Goodbye To All That Dir. Angus MacLachlan

[IFC Films; 2014]

Styles: comedy, drama
Others: Metropolis, Kubrick, The Social Network

Cinema, as a relatively modern invention, has often been the medium of choice when it comes to dramatizing the pitfalls and possibilities of technology. And now, for our cutting edge, we have Angus MacLachan’s film Goodbye To All That, a comedy about a hot guy who fucks a lot of hot women. It’ll probably be forgotten a year from now — even a week from now. Yet it’s as much about the perils of modernity as Metropolis or any Kubrick, and as timely as they were.

Goodbye to All That doesn’t have a lot going for it, but what it does capture is the sheer everydayness of social media, in a way that few other films of this era have even bothered to attempt. Think of David Fincher’s Social Network, or the tech-tribalism of his Girl With The Dragon Tattoo. Think of any number of low grade, high grossing horror films about teens with webcams or livestreams — even think of the fact that Miley Cyrus made a film called LOL well before she was an ironic icon of the Tumblr generation. These are all about the otherness of iTech, about the extra layer it adds to the realities the protagonists live in, whereas Goodbye To All That tries something more interesting. It shows how technology is just a thing that’s there for us to use when we’re pissed off or drunk or horny, a thing that’s seeped into the vacant spaces of our daily lives. The narrative is governed not by the usual Hollywood bromides of fate or destiny, but by the grinding mechanics of technology that we live with and take for granted.

The details are mundane, acutely so. Paul Schneider’s unwilling divorcee Otto accepts a Facebook friends request from an old flame and immediately stalks all of her photos. He then flies into a rage when he discovers his ex-wife has changed her relationship status to “single” well before he even considered it. It’s well-observed, almost better than any of the actual interpersonal drama and comedy, and could only be that way in 2014, when we’ve been around Facebook long enough for it to induce those behaviors in us. Most strikingly matter-of-fact is that it’s OKCupid, not a meet cute in Central Park or wherever, that generates Wall’s romantic (read: sexual) liaisons. And Schneider’s character knows the drill. He gets some amazing sex out of it, and a lot of weird shit too, but it’s not a huge deal for him. Social media is vital to the plot, and yet within it, it’s nothing special. It’s just there. Which is pretty much where we are as a society.
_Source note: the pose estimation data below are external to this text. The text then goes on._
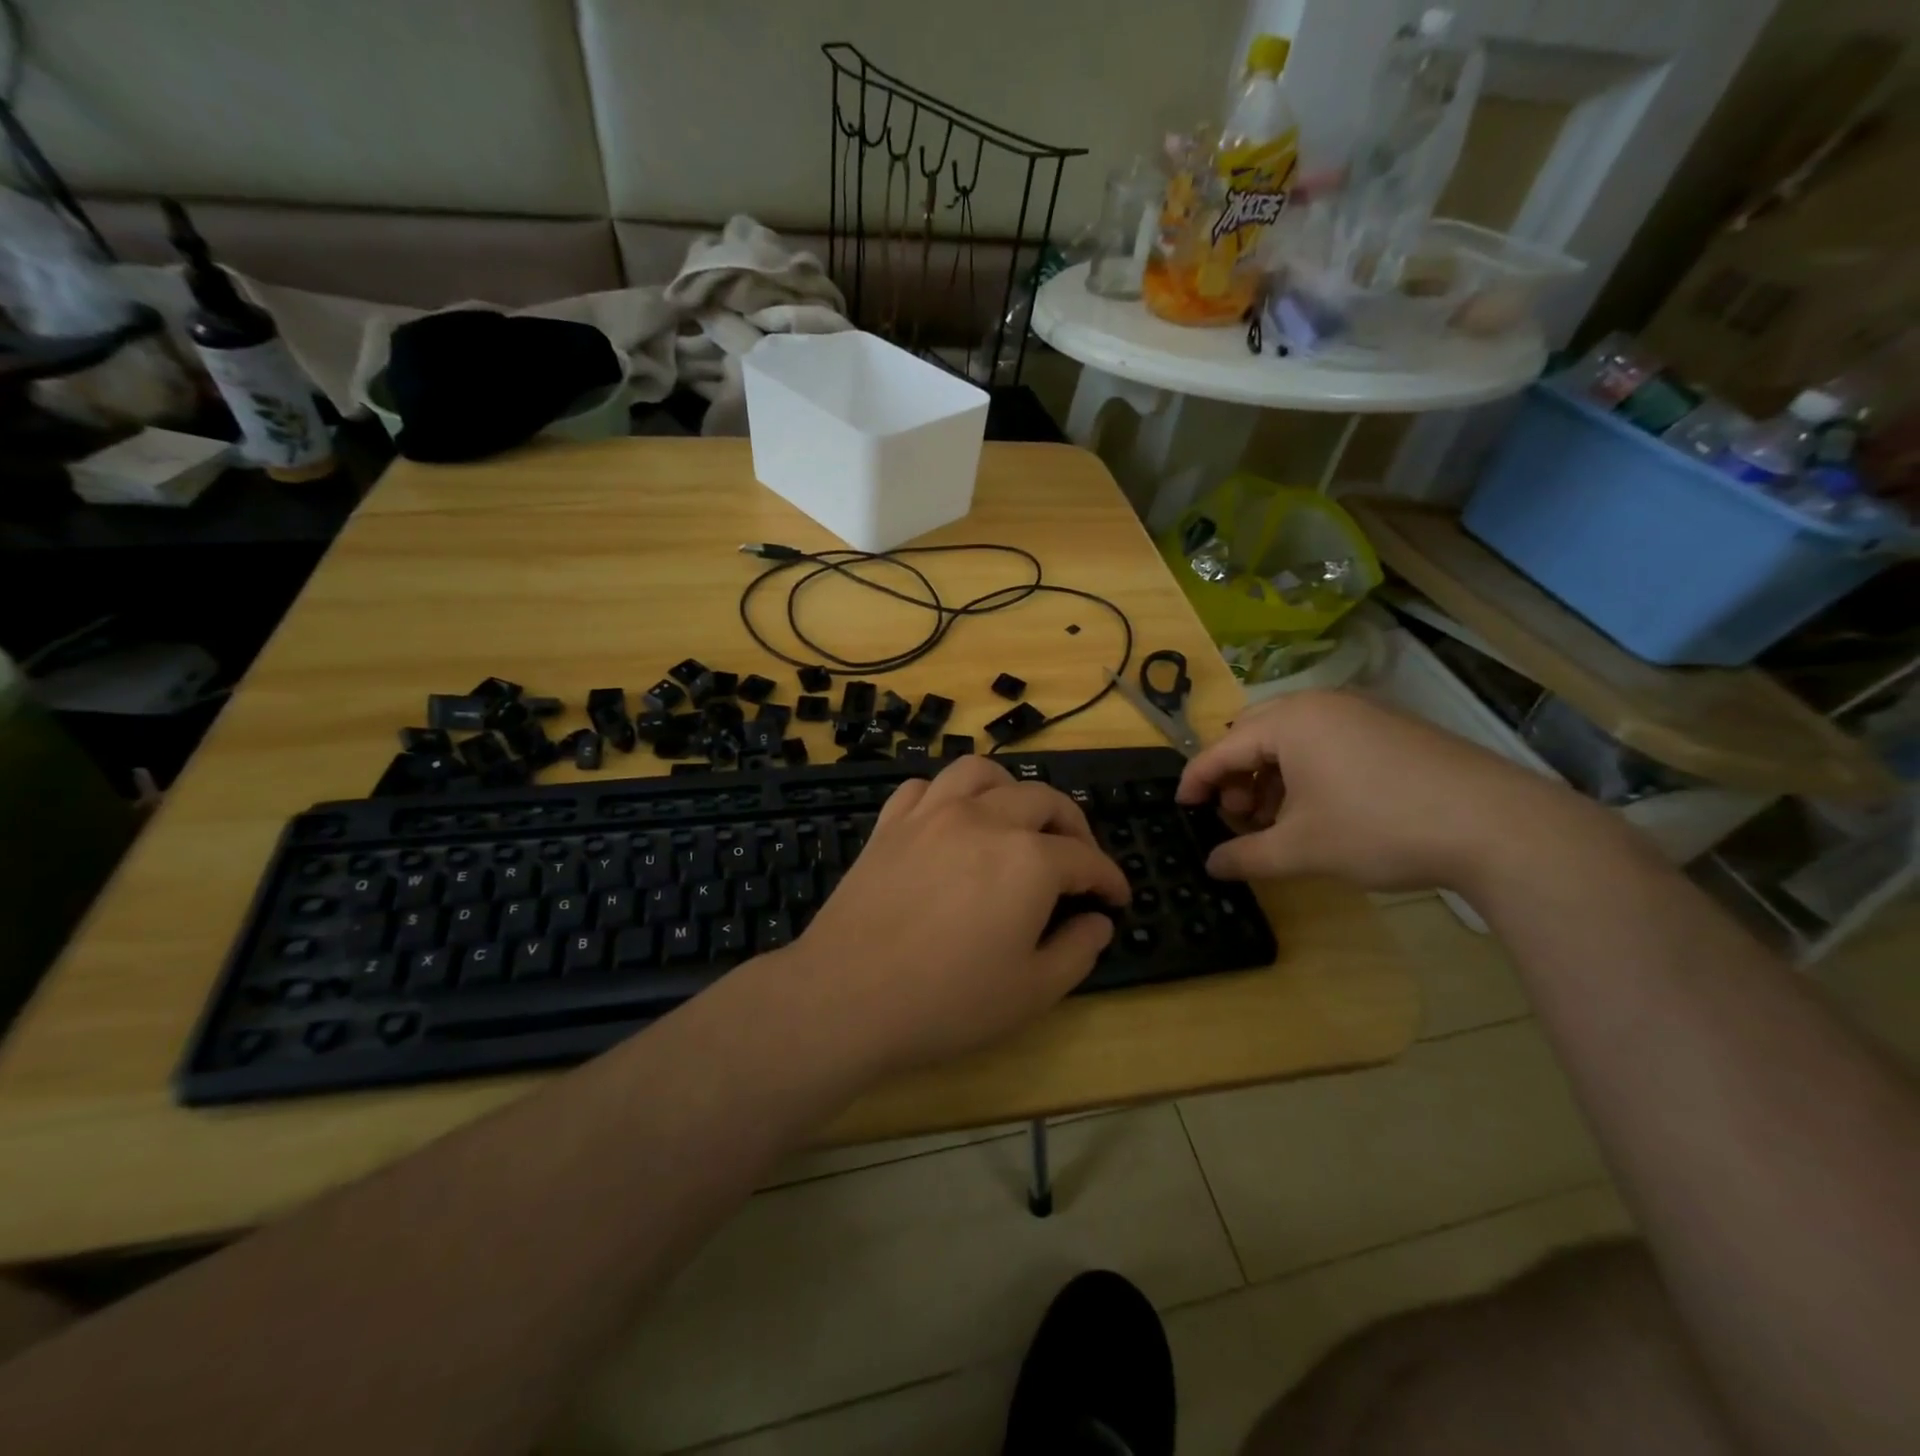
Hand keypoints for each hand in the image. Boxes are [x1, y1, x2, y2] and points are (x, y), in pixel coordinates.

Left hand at [789, 756, 1130, 1072]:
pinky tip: (951, 820)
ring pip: (982, 773)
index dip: (1108, 878)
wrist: (845, 997)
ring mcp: (931, 814)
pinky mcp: (890, 823)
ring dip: (1011, 789)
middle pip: (1043, 800)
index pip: (1085, 858)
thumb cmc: (946, 1002)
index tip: (1116, 897)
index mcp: (1028, 860)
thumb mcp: (1032, 992)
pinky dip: (947, 795)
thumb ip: (1077, 950)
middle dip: (1074, 827)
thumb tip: (1098, 921)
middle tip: (1079, 861)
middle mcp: (984, 819)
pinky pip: (924, 787)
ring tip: (1017, 819)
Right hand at [1175, 691, 1574, 893]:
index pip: (1222, 748)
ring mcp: (1360, 712)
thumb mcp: (1302, 850)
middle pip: (1253, 734)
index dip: (1196, 780)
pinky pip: (1326, 741)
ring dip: (1270, 776)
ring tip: (1275, 819)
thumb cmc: (1379, 828)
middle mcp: (1320, 705)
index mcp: (1289, 721)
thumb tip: (1212, 866)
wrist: (1497, 826)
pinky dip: (1305, 771)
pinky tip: (1318, 810)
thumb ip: (1246, 857)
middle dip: (1235, 775)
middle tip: (1236, 815)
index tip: (1180, 808)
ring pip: (1291, 738)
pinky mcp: (1390, 728)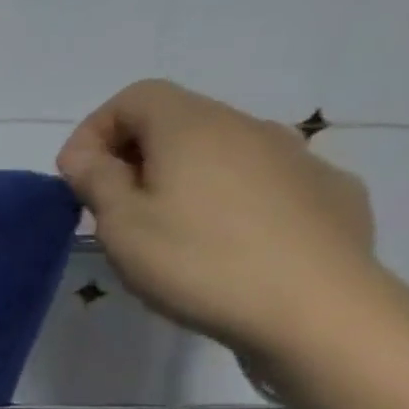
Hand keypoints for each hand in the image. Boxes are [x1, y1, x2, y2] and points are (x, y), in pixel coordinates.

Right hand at [56, 80, 379, 357]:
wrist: (318, 311)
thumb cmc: (198, 260)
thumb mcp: (120, 223)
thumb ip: (96, 180)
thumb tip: (86, 156)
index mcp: (195, 128)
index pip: (135, 97)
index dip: (94, 130)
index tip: (78, 178)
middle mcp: (251, 129)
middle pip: (178, 122)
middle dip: (134, 157)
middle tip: (112, 210)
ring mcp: (300, 160)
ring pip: (221, 153)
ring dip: (182, 179)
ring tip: (166, 232)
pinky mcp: (330, 194)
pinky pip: (262, 183)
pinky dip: (229, 200)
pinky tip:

Aside from that, this is a nicely understated comedy, one of those films where each scene seems trifling, and each character seems elusive, and then you reach the end with its vague sense of melancholy and nothing much has been resolved. The economy of storytelling means some of the characters are nothing more than catchphrases (Debbie Spengler!!! indeed), while others are saved thanks only to some choice acting, like Heather Lawless’s breathtakingly sincere portrayal of Otto’s older flame. If it’s a little bit deficient in a narrative sense, and not exactly kicking over any sacred indie cows directorially, it still manages to strike a note of truth in observing a world that’s slowly transitioning away from IRL towards a profile picture and a pithy one-line biog. So while Otto Wall and his army of willing exes may not be real, they’re avatars for millions other semi-real digital losers and loners. The film nails it because what goes on inside the big screen feels as real and as fake as what goes on in front of all our little ones.